Todo.txt is a plain-text format for managing tasks. Each line represents one task with an optional structure:

x (A) 2024-01-16 2024-01-15 Description @context +project key:value
│  │       │          │          │           │        │        │
│  │       │          │          │           │        │        └─ metadata
│  │       │          │          │           │        └─ project tag
│  │       │          │          │           └─ context tag
│  │       │          │          └─ description
│  │       │          └─ creation date
│  │       └─ completion date
│  └─ priority (A-Z)
└─ completion marker

All parts are optional except the description.

Parsing Tasks

Use parse_todo to parse a single line and parse_todos for multiple lines:

t = parse_todo("(A) 2024-01-15 Call Mom @phone +Family due:2024-01-20")
Todo: (A) 2024-01-15 Call Mom @phone +Family due:2024-01-20

The parser extracts each component into a dedicated field:

t.completed
false
t.priority
'A': ASCII/Unicode U+0041 (category Lu: Letter, uppercase)
t.creation_date
2024-01-15
t.description
"Call Mom"

Note that description contains only the plain text – contexts, projects, and metadata are stored separately:

t.contexts
1-element Vector{String}:
 "phone"
t.projects
1-element Vector{String}:
 "Family"
t.metadata
Dict{String, String} with 1 entry:
  "due" => "2024-01-20"

Completed Tasks

Completed tasks start with x and may include a completion date:

t = parse_todo("x 2024-01-16 2024-01-15 Pay bills")
t.completed, t.completion_date, t.creation_date
(true, Date("2024-01-16"), Date("2024-01-15"))

Constructing Tasks

The Todo constructor accepts a description string and keyword arguments.
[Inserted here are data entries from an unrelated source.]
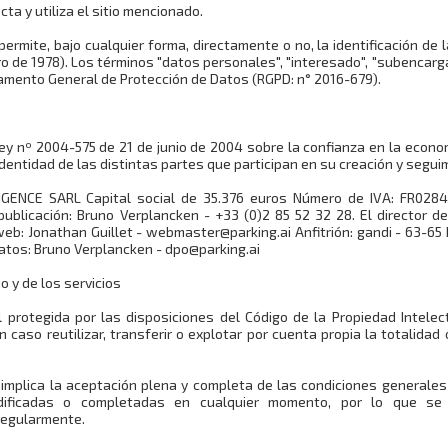
ta y utiliza el sitio mencionado.
ermite, bajo cualquier forma, directamente o no, la identificación de 
nero de 1978). Los términos "datos personales", "interesado", "subencar
glamento General de Protección de Datos (RGPD: n° 2016-679).
ey nº 2004-575 de 21 de junio de 2004 sobre la confianza en la econom
dentidad de las distintas partes que participan en su creación y segui
LLIGENCE SARL Capital social de 35.376 euros Número de IVA: FR028
blicación: Bruno Verplancken - +33 (0)2 85 52 32 28. El director de
 web: Jonathan Guillet - webmaster@parking.ai Anfitrión: gandi - 63-6
atos: Bruno Verplancken - dpo@parking.ai
o y de los servicios
al protegida por las disposiciones del Código de la Propiedad Intele
n caso reutilizar, transferir o explotar por cuenta propia la totalida
i implica la aceptación plena y completa de las condiciones generales
ificadas o completadas en cualquier momento, por lo que se i
regularmente.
Tags embedded in the description are automatically extracted:

t = Todo("Buy groceries @store +Errands"; priority='B', creation_date=Date(2024, 1, 15))
Todo: (B) 2024-01-15 Buy groceries @store +Errands
t.description  # tags have been stripped
"Buy groceries"
t.contexts
1-element Vector{String}:
 "store"

If you pass explicit contexts, projects, or metadata keyword arguments, they override extraction from the description:

t = Todo("Call Mom @phone"; contexts=["work"])
t.contexts  # uses the explicit value, not "phone"
1-element Vector{String}:
 "work"

Writing Tasks

write_todo serializes a Todo back to a single Todo.txt line. Tags are written in canonical order: description, contexts (@), projects (+), then metadata (key:value sorted by key).

t = Todo("Call Mom @phone +Family"; priority='A', creation_date=Date(2024, 1, 15))
write_todo(t)
"(A) 2024-01-15 Call Mom @phone +Family"

write_todos joins multiple tasks with newlines:

todos = [
    Todo("Call Mom"; priority='A'),
    Todo("Buy groceries @store +Errands"; priority='B'),
]
print(write_todos(todos))
(A) Call Mom
(B) Buy groceries @store +Errands

File I/O

Read and write Todo.txt files directly:

# Write to a file
todos = [
    Todo("Call Mom @phone +Family"; priority='A', creation_date=Date(2024, 1, 15)),
    Todo("Pay bills"; completed=true, completion_date=Date(2024, 1, 16)),
    Todo("Buy groceries @store +Errands"),
]

path = tempname()
write_todos(path, todos)

# Read it back
loaded = read_todos(path)
loaded == todos
true

Roundtrip Fidelity

Parsing and writing are inverse operations – a roundtrip preserves all data:

line = "(B) 2024-01-15 Buy groceries @store +Errands"
write_todo(parse_todo(line)) == line
true
Note

Tags in the original line may be reordered to canonical order (contexts, then projects, then sorted metadata). If the original line already follows this order, the roundtrip produces an identical string.